RUDOLF BALMER ZU ANTIISRAELISCHEN AUSSCHREITUNGEN IN FRANKREICH Falsche Feindbilder

Die Nahostpolitik der französischen Staatsführung und ihre Haltung gegenüber Palästina steht spätestens seit Sonntagabend zur Debatte. In Paris und Sarcelles, einem Vorort der französischen Hauptstadt, gab es bei antiisraelischen Kundgebungen schwere Ausschreitungen. Demonstranten wollten Synagogen angreifen, in Sarcelles wurden mindestens zwei Geschäfte jüdischer Ladenbesitzer in Brand gesteckt. In beiden Fällen fanden die Kundgebungen trotz behördlichen Verbots statt. In einem Dutzend anderer Städte waren die Demonstrationen bewilligt worden – sie verliefen ohne nennenswerte Zwischenfälle.

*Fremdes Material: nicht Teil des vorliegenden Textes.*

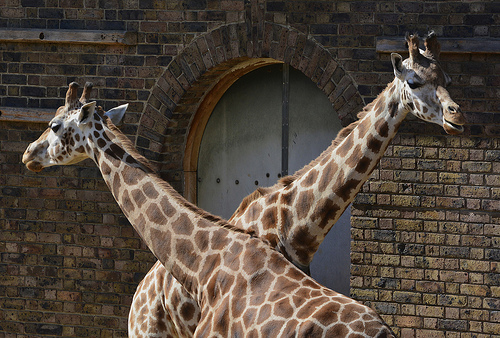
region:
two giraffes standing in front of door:
[17, 35, 460, 335]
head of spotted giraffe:
[12, 90, 137, 191]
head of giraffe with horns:
[382, 34, 469, 146]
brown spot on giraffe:
[209, 272, 231, 299]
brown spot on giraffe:
[292, 188, 313, 218]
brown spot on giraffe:
[266, 298, 293, 317]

Der kausale Zusammenhang scheint auf der Hand zu liegen: Mit der Einschränkung des Demonstrationsrechts haben die Behörden Öl ins Feuer gegossen. Das massive Polizeiaufgebot, das die Kundgebung verhindern sollte, war provokativ. Das ist aber nur ein Teil der Wahrheit.

Für einen großen Teil der Bevölkerung ist die Position der Staatsführung, die sich für das legitime Recht Israels auf Sicherheit ausspricht, sich umgekehrt aber für das trostlose Schicksal der palästinensischen Bevölkerung kaum zu interessieren scheint, schlicht zu einseitig.

Und das ist ein guter Nährboden für Verbitterung und um sich greifende Ressentiments, für den ohnehin schwelenden Antisemitismus. In seiner gewaltsamen Form bleibt dieser zwar marginal. Trotzdem sollte die französische Regierung die Straße nicht durch paradoxe Restriktionen und übertriebene Einseitigkeit den radikalsten Kräften überlassen. Sie setzt sich sonst dem Verdacht aus, mit der entstandenen Gewalt nur die eigene Repression rechtfertigen zu wollen. Kurzum: Die Solidarität mit Palästina wie mit Israel muss sich demokratisch ausdrücken können. Sonst wächst eine Frustration, die falsche Feindbilder schafft.